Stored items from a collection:
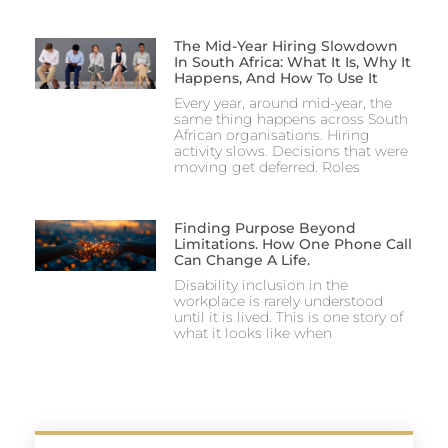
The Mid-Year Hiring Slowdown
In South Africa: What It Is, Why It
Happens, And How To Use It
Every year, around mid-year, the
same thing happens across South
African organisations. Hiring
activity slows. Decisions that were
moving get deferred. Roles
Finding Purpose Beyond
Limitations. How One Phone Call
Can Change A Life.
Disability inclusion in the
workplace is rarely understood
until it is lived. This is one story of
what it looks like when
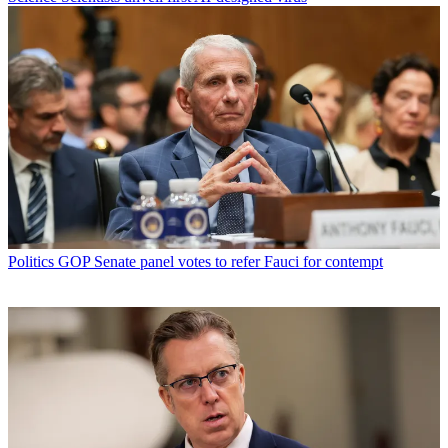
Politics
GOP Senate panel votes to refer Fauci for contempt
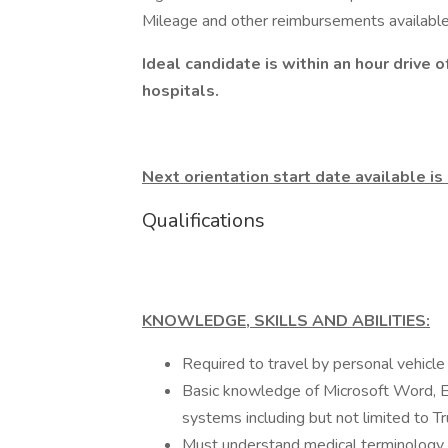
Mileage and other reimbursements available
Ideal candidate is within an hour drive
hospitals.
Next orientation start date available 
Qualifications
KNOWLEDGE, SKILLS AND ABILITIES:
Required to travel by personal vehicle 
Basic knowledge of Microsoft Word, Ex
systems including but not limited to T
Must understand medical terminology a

_DIRECTIONS FOR THIS TASK:_
Copy out every line of text in the records above word for word, omitting the pictures.

_ANSWER FOR THE TASK:_
The Mid-Year Hiring Slowdown
In South Africa: What It Is, Why It
Happens, And How To Use It
Every year, around mid-year, the
same thing happens across South
African organisations. Hiring
activity slows. Decisions that were
moving get deferred. Roles
Finding Purpose Beyond
Limitations. How One Phone Call
Can Change A Life.
Disability inclusion in the
workplace is rarely understood
until it is lived. This is one story of
what it looks like when
Politics
GOP Senate panel votes to refer Fauci for contempt
Mileage and other reimbursements available
Ideal candidate is within an hour drive
hospitals.
Next orientation start date available 
Qualifications
KNOWLEDGE, SKILLS AND ABILITIES:
Required to travel by personal vehicle 
Basic knowledge of Microsoft Word, Ex
systems including but not limited to T
Must understand medical terminology a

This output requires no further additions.